[Start of section]
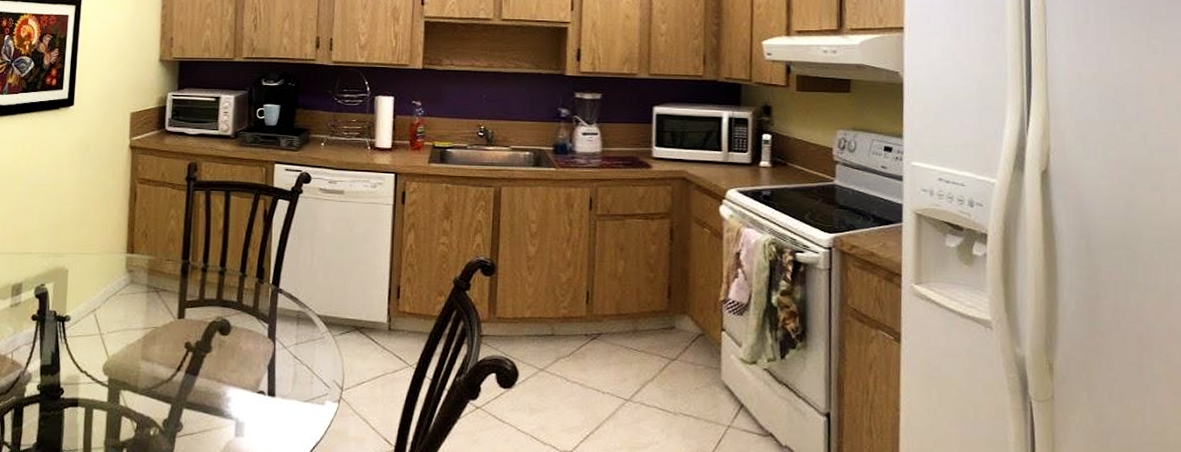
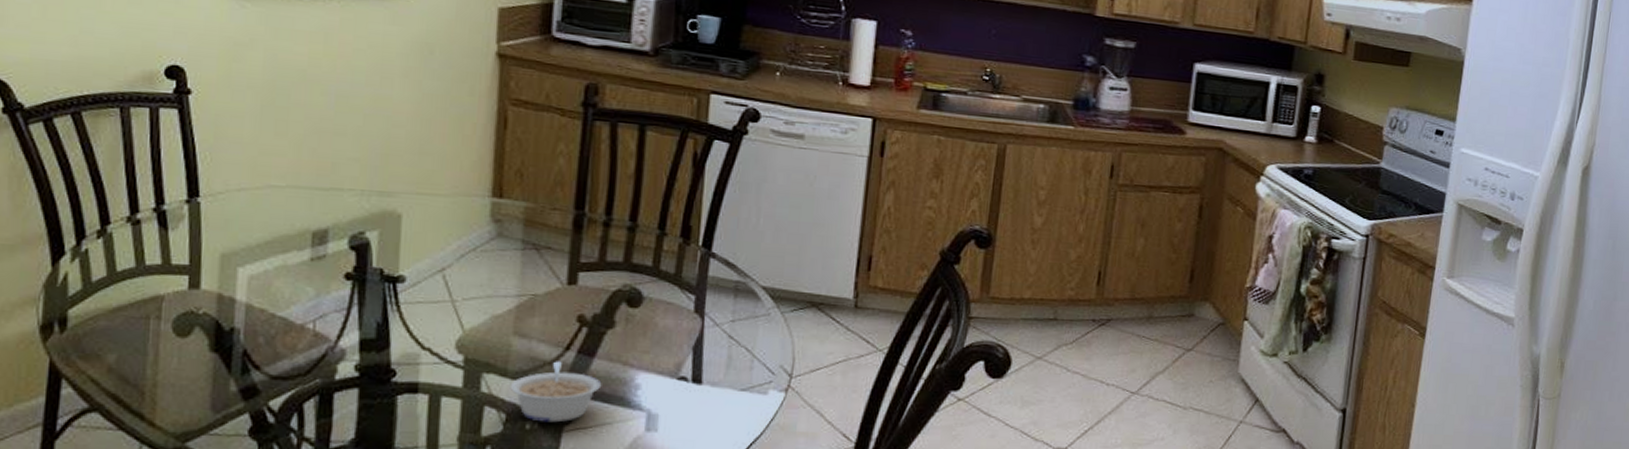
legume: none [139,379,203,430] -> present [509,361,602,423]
[End of section]
[Start of section]
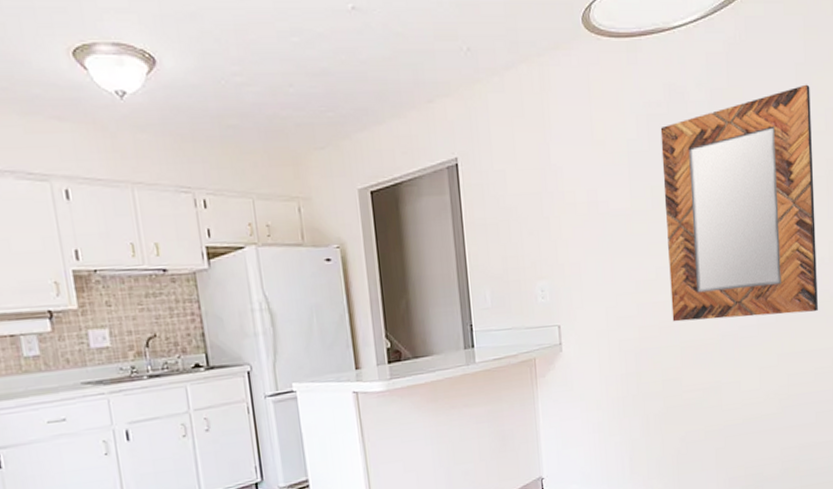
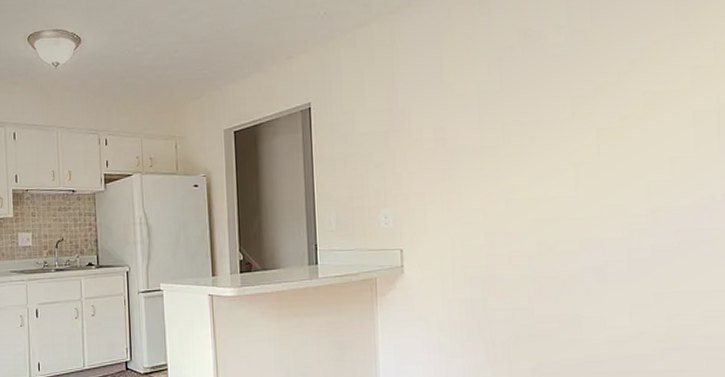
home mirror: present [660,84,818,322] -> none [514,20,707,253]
[End of section]
[Start of section]
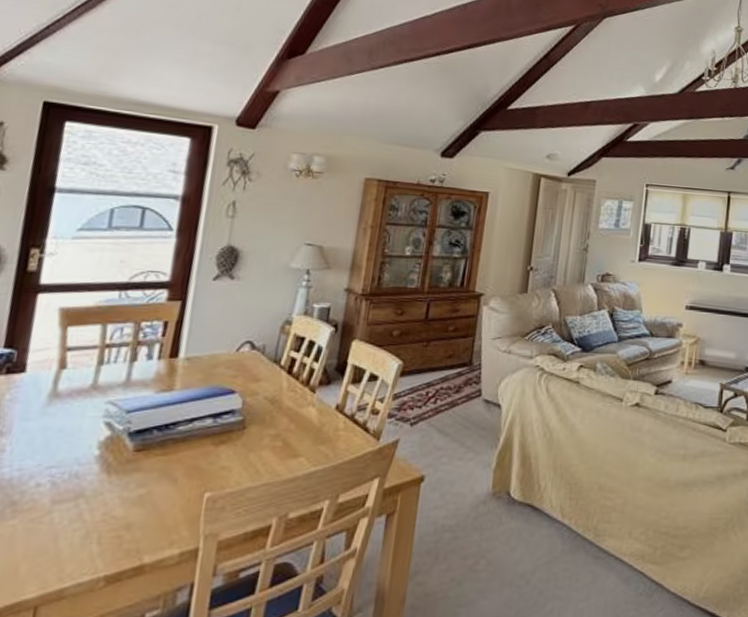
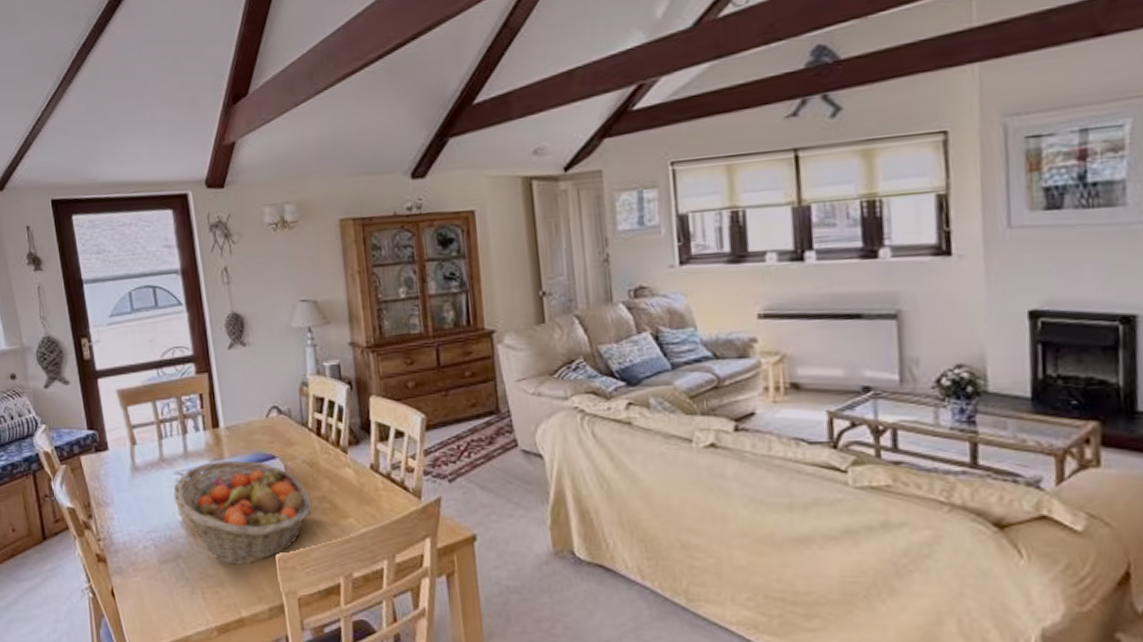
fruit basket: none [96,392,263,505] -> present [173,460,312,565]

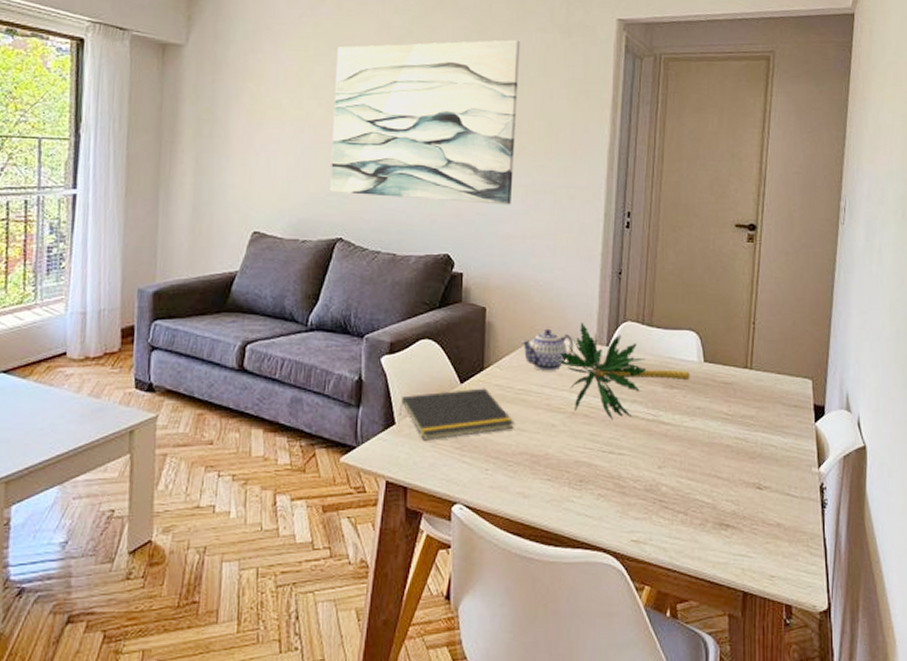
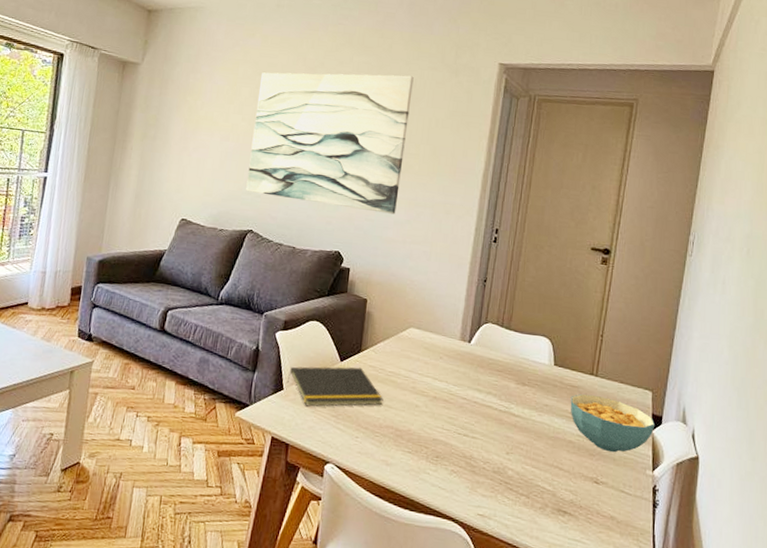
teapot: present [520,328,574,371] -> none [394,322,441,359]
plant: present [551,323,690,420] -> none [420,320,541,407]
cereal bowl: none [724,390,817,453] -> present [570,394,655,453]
[End of section]
WORK TO COMPLETE ▸
The lines to set down run from the line with "fruit basket: none" up to and including the line with "cereal bowl: none" in the entries above. Reproduce them exactly, with no pictures.

SOLUTION FOR THIS EXERCISE ▸
fruit basket: none [96,392,263,505] -> present [173,460,312,565]

teapot: present [520,328,574,371] -> none [394,322,441,359]
plant: present [551,323,690,420] -> none [420,320,541,407]
cereal bowl: none [724,390,817,453] -> present [570,394,655,453]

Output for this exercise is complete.